After falling multiple times in Friday night’s 1,500-meter races, including in the first final, where she was penalized for taking out Katherine Reutter-Adamek, Biney was hoping her falls were behind her and that Saturday would be her time to shine. Plus, she knew the 500 was her best distance.
Biney took full advantage of her strength in the 500, cruising through wins in her first quarterfinal, semifinal and final – beating Olympians Lana Gehring, Jessica Kooreman and Reutter-Adamek in that final.
In the second round, Biney again sailed through the second round, winning the quarterfinal and settling for a close second to Kooreman in her semifinal round. In the final, she exploded off the line to take an early lead that only widened as the race progressed, leaving no doubt as to who would take first place and the Olympic berth. Gehring and Kooreman finished the 500-meter overall classification tied for second.
“I was thinking I had to beat Jess at the start because she has such a good start and I did, so I made it!” Biney said of her strategy for the second final.
Biney’s celebration after that race was priceless. She fell to the ice, first sitting on her butt and giggling, then turned onto her knees with gratitude.
“When I crossed the finish line, I don’t know what I was thinking – I was just like, ‘I got first, that’s so cool.’ And when I realized I made the Olympic team I started cheering like crazy,” she said. “And then I made my epic fall, so, yeah, you’re welcome.”
Biney was a strong favorite to make the three-woman U.S. Olympic Short Track Speedskating Team heading into the trials. She first made a name for herself in the sport last season when she won bronze in the 500-meter at the world junior championships, becoming just the second U.S. woman since 1996 to medal at junior worlds.

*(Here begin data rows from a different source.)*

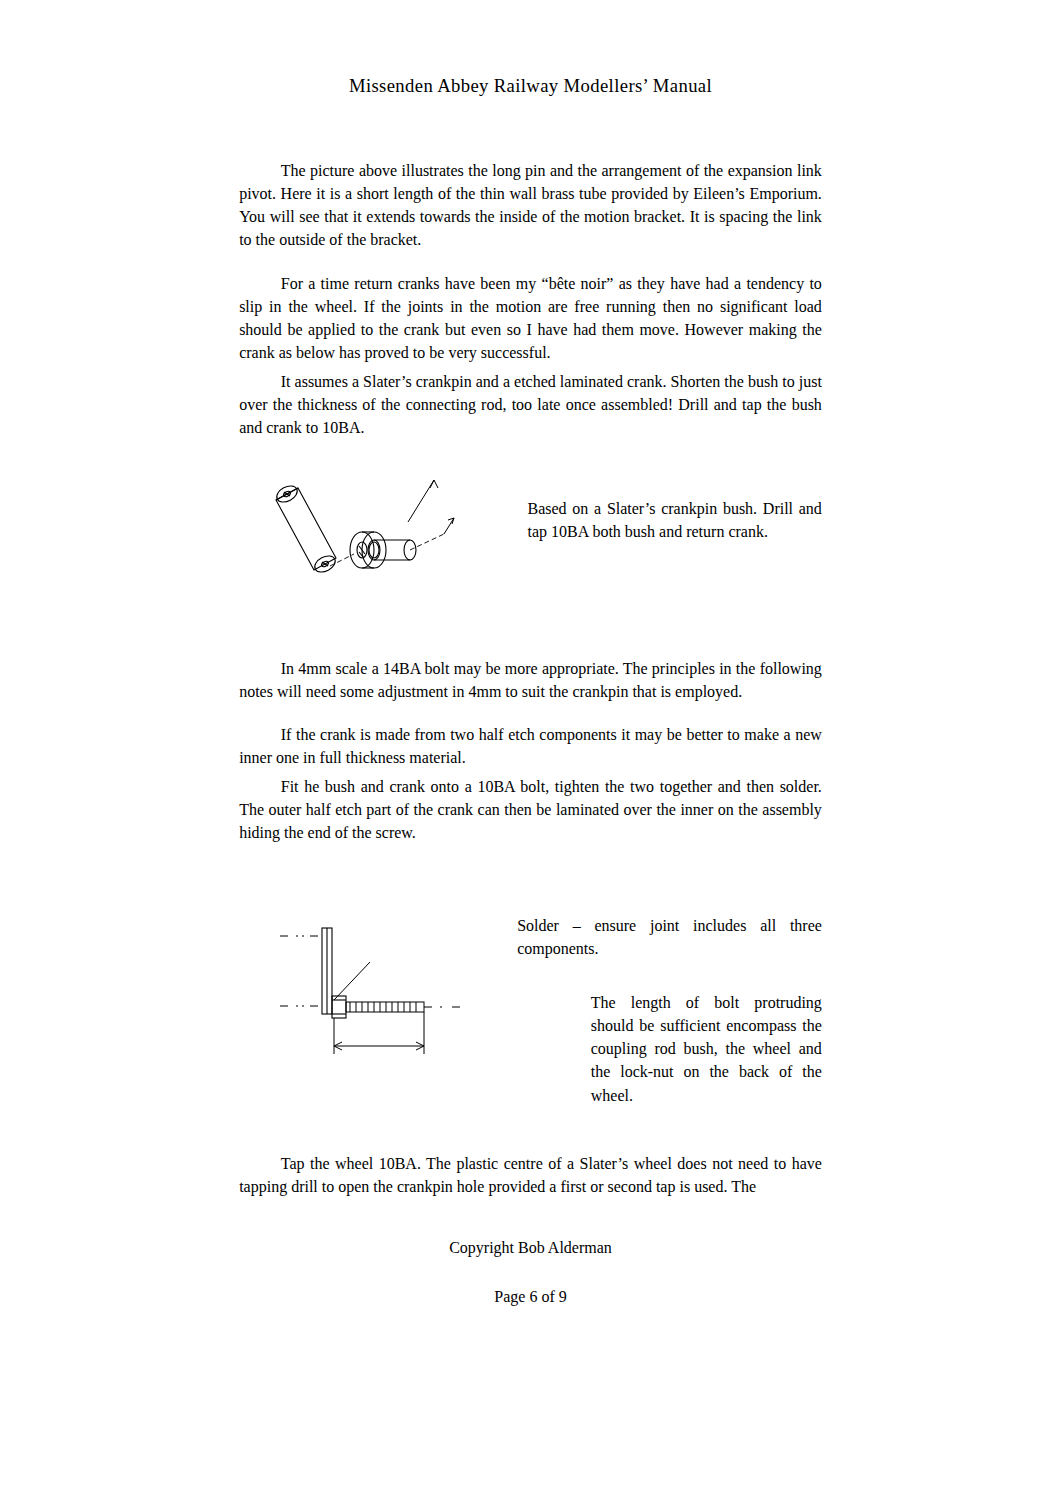Missenden Abbey Railway Modellers’ Manual
The picture above illustrates the long pin and the arrangement of the expansion link pivot. Here it is a short length of the thin wall brass tube provided by Eileen’s Emporium. You will see that it extends towards the inside of the motion bracket. It is spacing the link to the outside of the bracket.
For a time return cranks have been my “bête noir” as they have had a tendency to slip in the wheel. If the joints in the motion are free running then no significant load should be applied to the crank but even so I have had them move. However making the crank as below has proved to be very successful.
It assumes a Slater’s crankpin and a etched laminated crank. Shorten the bush to just over the thickness of the connecting rod, too late once assembled! Drill and tap the bush and crank to 10BA.
Based on a Slater’s crankpin bush. Drill and tap 10BA both bush and return crank.
In 4mm scale a 14BA bolt may be more appropriate. The principles in the following notes will need some adjustment in 4mm to suit the crankpin that is employed.
If the crank is made from two half etch components it may be better to make a new inner one in full thickness material.
Fit he bush and crank onto a 10BA bolt, tighten the two together and then solder. The outer half etch part of the crank can then be laminated over the inner on the assembly hiding the end of the screw.
Solder – ensure joint includes all three components.
The length of bolt protruding should be sufficient encompass the coupling rod bush, the wheel and the lock-nut on the back of the wheel.
Tap the wheel 10BA. The plastic centre of a Slater’s wheel does not need to have tapping drill to open the crankpin hole provided a first or second tap is used. The
Copyright Bob Alderman
Page 6 of 9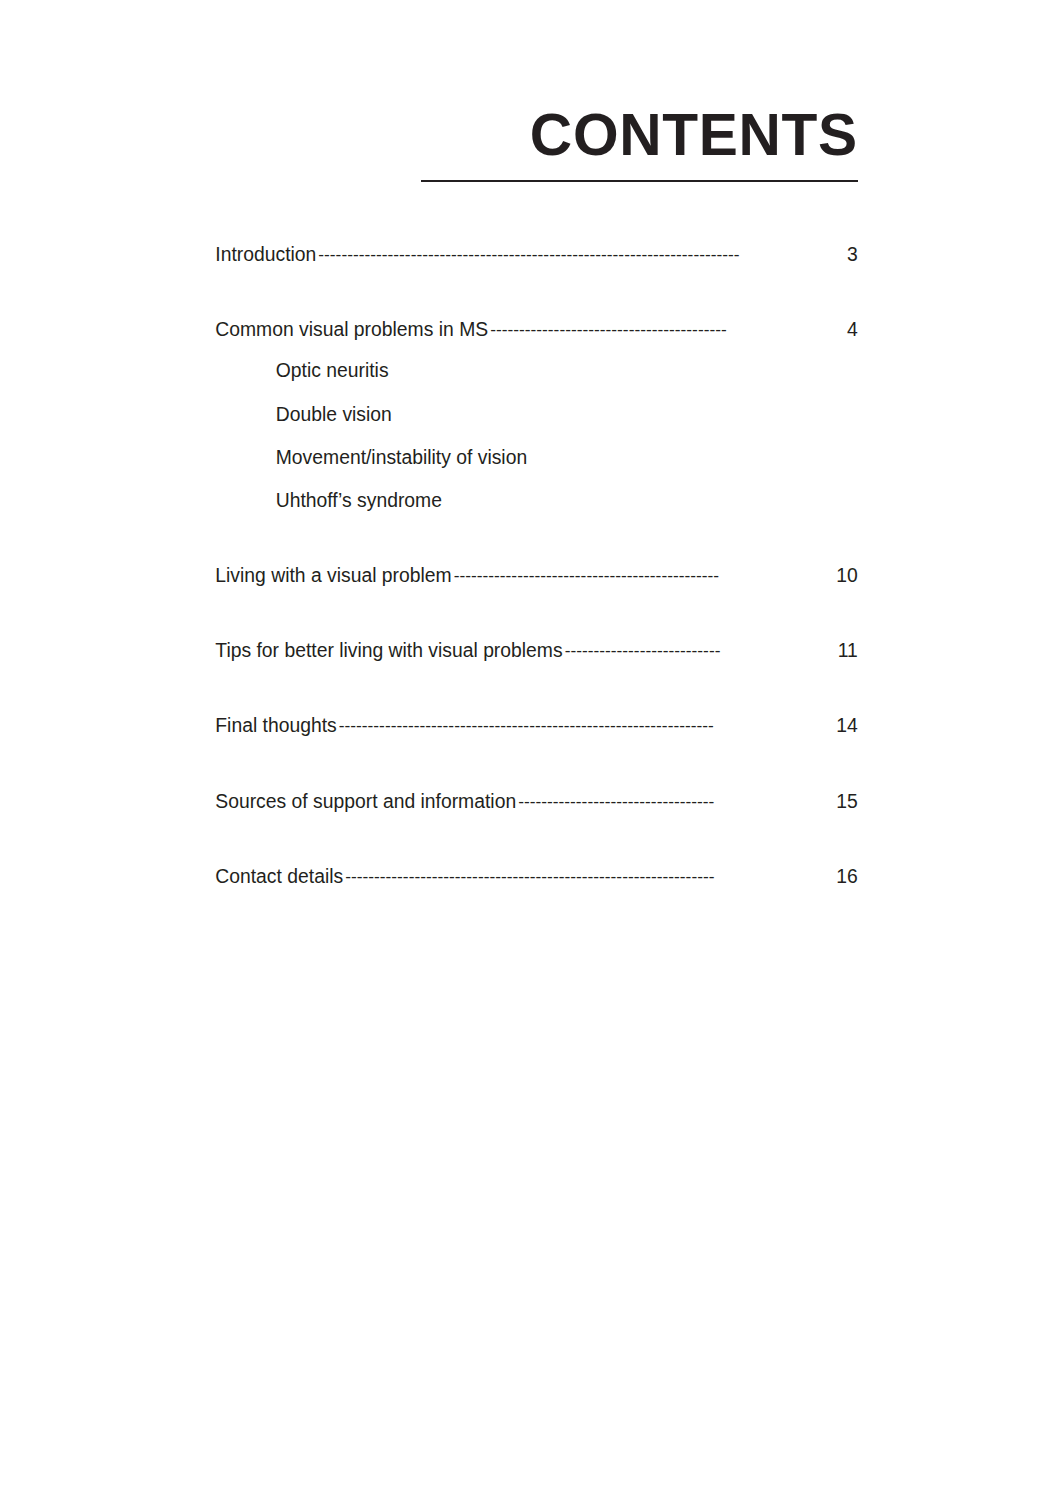CONTENTS
Introduction ------------------------------------------------------------------------- 3
Common visual problems in MS ----------------------------------------- 4
Optic neuritis
Double vision
Movement/instability of vision
Uhthoff’s syndrome
Living with a visual problem ---------------------------------------------- 10
Tips for better living with visual problems --------------------------- 11
Final thoughts ----------------------------------------------------------------- 14
Sources of support and information ---------------------------------- 15
Contact details ---------------------------------------------------------------- 16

Biney easily made her first senior-level world cup team a few months later, when she was the overall women’s winner at the world cup qualifier, beating out several Olympians for that title.
While she has not yet reached a world cup podium, Biney’s star has continued to shine on that stage. In four world cups this season, she has earned fifth- and seventh-place finishes at the short’s fastest, and perhaps most exciting, distance.
Biney was born in Ghana and moved to the U.S. at 5 years old to visit her father. But as the story goes, Biney visited a mall and quickly fell in love with life in the States, so she stayed. Her father enrolled her in figure skating lessons the next year after noticing a sign advertising the sport.
She quickly switched to speedskating at the suggestion of a coach and hasn’t looked back.
Biney was quick to thank her father after qualifying for the Games, attributing much of her success and perseverance to him.
“He’s been through everything and I’m amazed by him. I just want to thank him a lot for everything,” Biney said of her father, Kweku.
“I haven’t been home since October, and that’s the longest I’ve ever not been home. It’s been really hard on him and on me because he helps with my mindset. Before that, he’s been through all the practices with me and watches me every day and gives me tips, and I love him for that.”
Biney becomes the second black speed skater to represent Team USA at the Olympics, following in the footsteps of the legendary Shani Davis.
Davis was two years older when he made his first Olympic team in 2002, also in short track. He soon switched to long track and has since made three more Olympic teams and earned four medals, including two golds.
The teen joins 2010 Olympian Lana Gehring, who qualified in the 1,500-meter, as the first two women on the U.S. Olympic Short Track Speedskating Team. They will both compete in the 500 and 1,500 in PyeongChang. A third woman will join them on the team after Sunday’s 1,000 finals.